Sine Law is used when finding side lengths or angles on non-right triangles. There are two formulas, the original one used to find side lengths, and another one which is just reciprocated since it is easier to solve. Here they are:

Finding side length:

\frac {a}{sinA} = \frac {b}{sinB} = \frac {c}{sinC}

 

Finding angle:

\frac {sinA}{a} = \frac {sinB}{b} = \frac {sinC}{c}

 

The lowercase a, b, and c are all of the side-lengths on the triangle. The uppercase A, B, and C are then the angles.

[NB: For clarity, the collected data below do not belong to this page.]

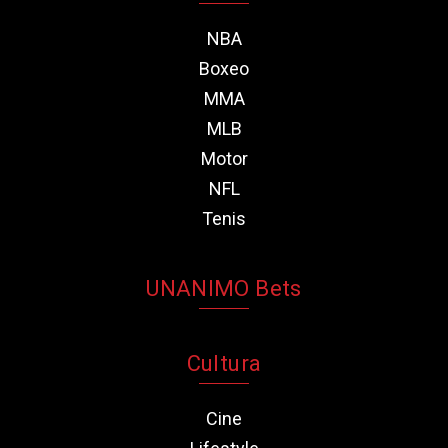
NBA
Boxeo
MMA
MLB
Motor
NFL
Tenis
UNANIMO Bets
Cultura
Cine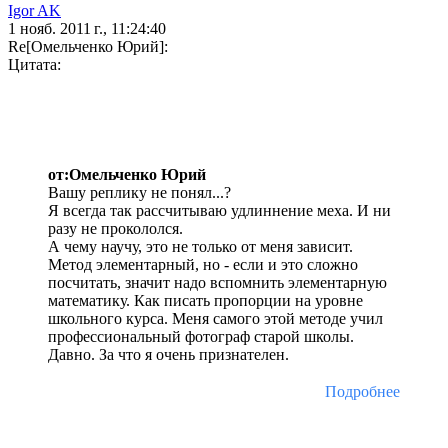
Igor AK
1 нояб. 2011 г., 11:24:40
Re[Омельченко Юрий]:
Цитата:
от:Омельченко Юрий
Вашу реплику не понял...?
Я всегда так рассчитываю удлиннение меха. И ни
разу не прокололся.
А чему научу, это не только от меня зависит.
Метод элементарный, но - если и это сложно
посчитать, значит надо вспомнить элементарную
математику. Как писать пропорции на уровне
школьного курса. Меня самого этой методе учил
профессиональный фотограф старой школы.
Давно. За что я очень признателен.
Подробнее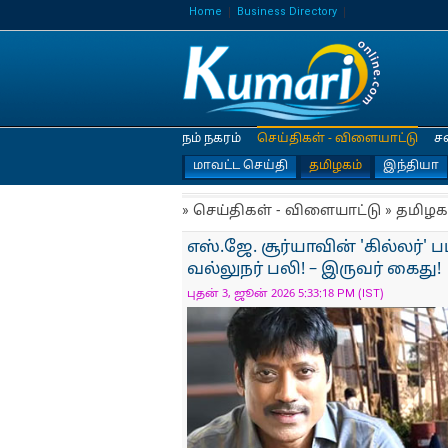
Home
Business Directory
நம் நகரம்
செய்திகள் - விளையாட்டு
ச
மாவட்ட செய்தி
தமிழகம்
இந்தியா
» செய்திகள் - விளையாட்டு » தமிழக
எஸ்.ஜே. சூர்யாவின் 'கில்லர்' ப
வல்லுநர் பலி! – இருவர் கைது!
புதன் 3, ஜூன் 2026 5:33:18 PM (IST)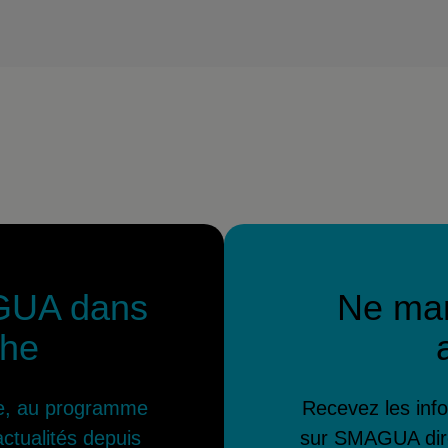
GUA dans
Ne ma
che
ive, au programme
Recevez les info
actualités depuis
sur SMAGUA dire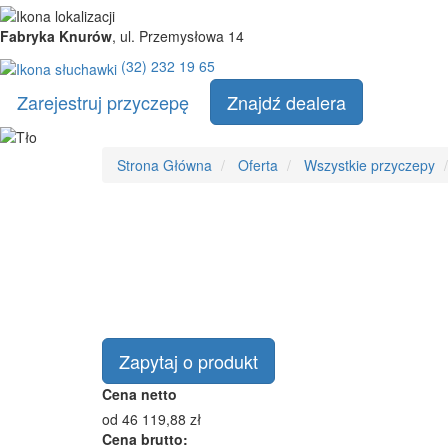
Fabryka Knurów
, ul. Przemysłowa 14
(32) 232 19 65
Zarejestruj przyczepę
Znajdź dealera
Strona
Strona Główna
Oferta
Wszystkie przyczepy
główna
Zapytaj o produkt
Cena netto
od
46 119,88
zł
Cena brutto: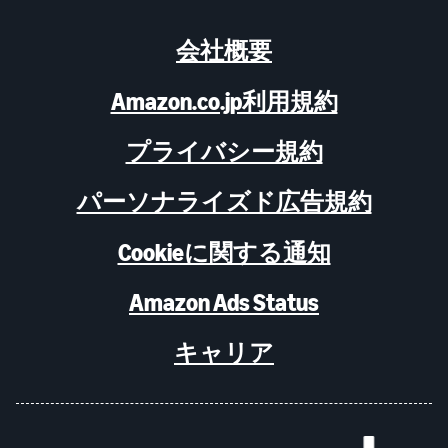
会社概要
Amazon.co.jp利用規約
プライバシー規約
パーソナライズド広告規約
Cookieに関する通知
Amazon Ads Status
キャリア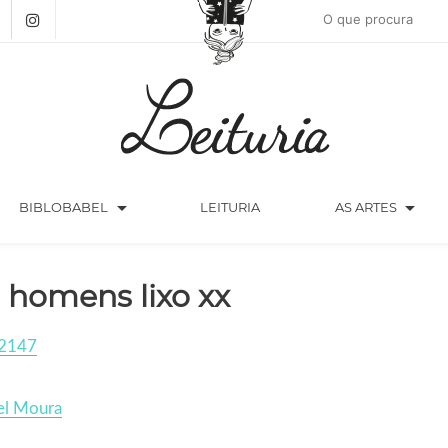
arrow_drop_down
arrow_drop_down
BIBLOBABEL
LEITURIA
AS ARTES
 homens lixo xx
2147
el Moura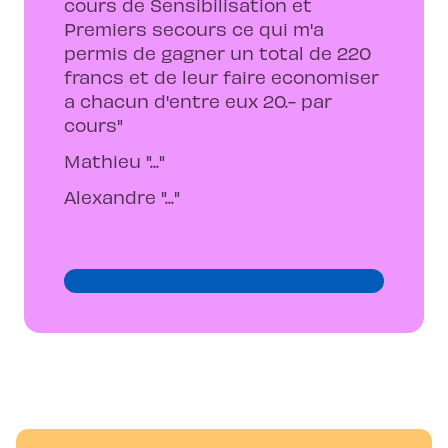
cours de Sensibilisation et
Premiers secours ce qui m'a
permis de gagner un total de 220
francs et de leur faire economiser
a chacun d'entre eux 20.- par
cours"
Mathieu "..."
Alexandre "..."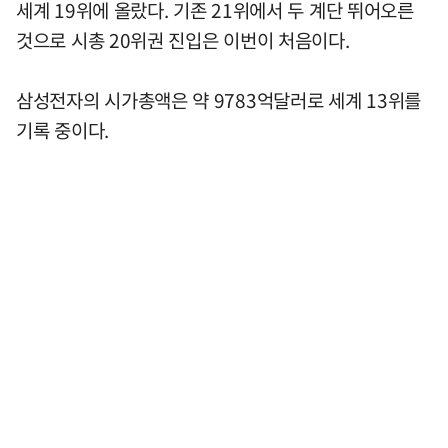
세계 19위에 올랐다. 기존 21위에서 두 계단 뛰어오른
것으로 시총 20위권 진입은 이번이 처음이다.
삼성전자의 시가총액은 약 9783억달러로 세계 13위를
기록 중이다.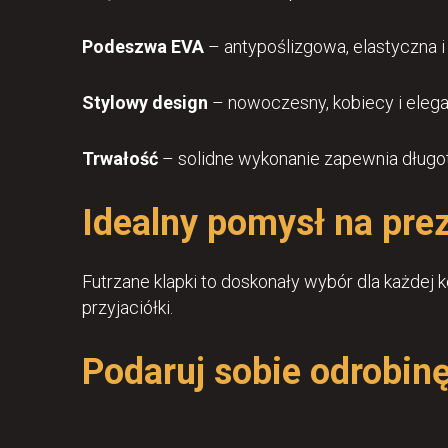
Podeszwa EVA
– antypoślizgowa, elastyczna i 
Stylowy design
– nowoczesny, kobiecy i elega
Trwałość
– solidne wykonanie zapewnia długo
Idealny pomysł na pre
Futrzane klapki to doskonały wybór dla każdej 
przyjaciółki.
Podaruj sobie odrobin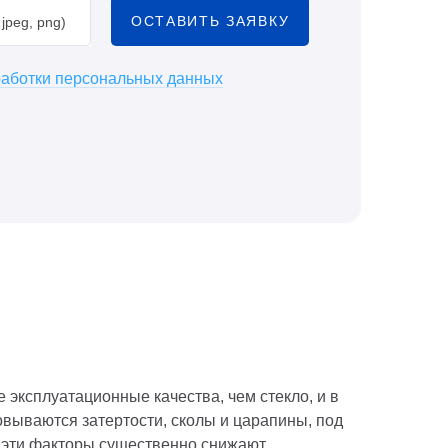
ОСТАВИТЬ ЗАЯВКУ
jpeg, png)
работки персональных данных
эксплуатационные качества, чем стекло, и в
овываются затертости, сколы и царапины, под
е эти факторы существенно снижают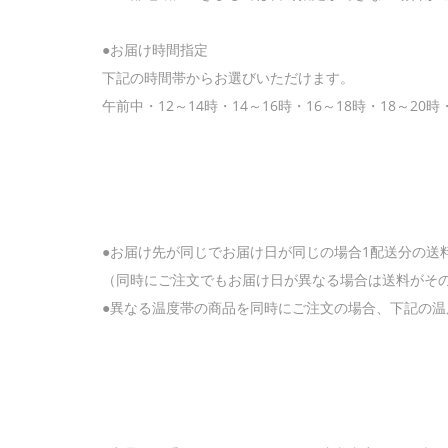
●お届け時間指定
下記の時間帯からお選びいただけます。
午前中・12～14時・14～16時・16～18時・18～20時
●お届け先が同じでお届け日が同じの場合1配送分の送
（同時にご注文でもお届け日が異なる場合は送料がそ
●異なる温度帯の商品を同時にご注文の場合、下記の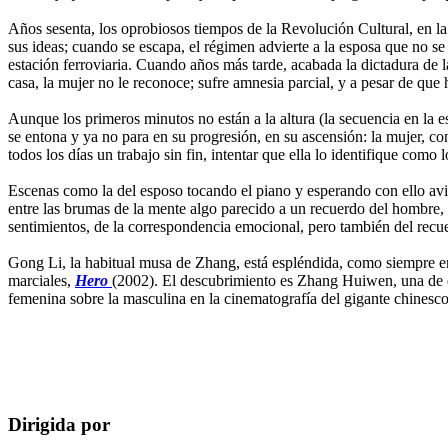
Años sesenta, los oprobiosos tiempos de la Revolución Cultural, en la
sus ideas; cuando se escapa, el régimen advierte a la esposa que no se 
estación ferroviaria. Cuando años más tarde, acabada la dictadura d
casa, la mujer no le reconoce; sufre amnesia parcial, y a pesar de que 
Aunque los primeros minutos no están a la altura (la secuencia en la e
se entona y ya no para en su progresión, en su ascensión: la mujer, con
todos los días un trabajo sin fin, intentar que ella lo identifique como
Escenas como la del esposo tocando el piano y esperando con ello aviva
entre las brumas de la mente algo parecido a un recuerdo del hombre, so
sentimientos, de la correspondencia emocional, pero también del recuer
Gong Li, la habitual musa de Zhang, está espléndida, como siempre en
marciales,
Hero
(2002). El descubrimiento es Zhang Huiwen, una de e
femenina sobre la masculina en la cinematografía del gigante chinesco
Dirigida por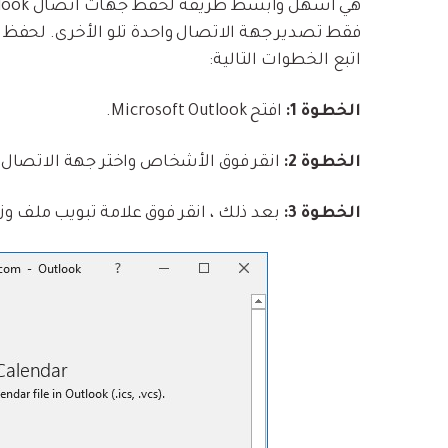
اتبع الخطوات التالية:
الخطوة 1:
افتح Microsoft Outlook.
الخطوة 2:
انقر فوق الأشخاص واختر جهة الاتصال 
الخطوة 3:
بعد ذلك ، انقر فوق علامة تبويب ملف وزر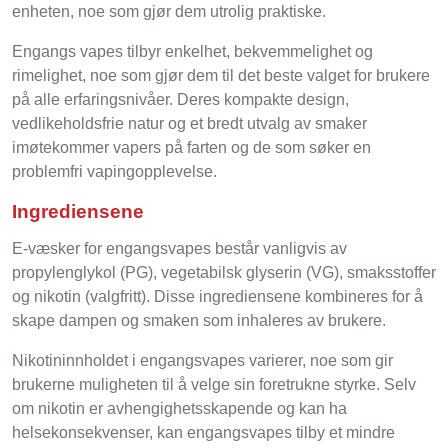
enheten, noe som gjør dem utrolig praktiske.
Engangs vapes tilbyr enkelhet, bekvemmelighet og
rimelighet, noe som gjør dem til det beste valget for brukere
på alle erfaringsnivåer. Deres kompakte design,
vedlikeholdsfrie natur og et bredt utvalg av smaker
imøtekommer vapers på farten og de som søker en
problemfri vapingopplevelse.
Ingrediensene
E-væsker for engangsvapes består vanligvis av
propylenglykol (PG), vegetabilsk glyserin (VG), smaksstoffer
og nikotin (valgfritt). Disse ingrediensene kombineres for å
skape dampen og smaken som inhaleres av brukere.
Nikotininnholdet i engangsvapes varierer, noe som gir
brukerne muligheten til å velge sin foretrukne styrke. Selv
om nikotin er avhengighetsskapende og kan ha
helsekonsekvenser, kan engangsvapes tilby et mindre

To use Sine Law, you must plug in all of the values you know, and then use the two that have the most information in them to solve, as you should have only one variable. Here is an example:

 

\frac {a}{sin47} = \frac {b}{sinB} = \frac {12.5}{sin95}

 

You would then use \frac {a}{sin47} = \frac {12.5}{sin95}

 

Then you would simply solve for a.

Cosine Law

Cosine Law is used when you are unable to use Sine Law, (generally when there is no fraction with the top and bottom containing a number).

 

Finding side length:

a^2 = b^2 + c^2 - 2bc cosA

 

Finding angle:

cosA = \frac {c^2 + b^2 - a^2}{2bc}

 

To use Cosine Law you simply plug in all of the values you know and then solve for your unknown.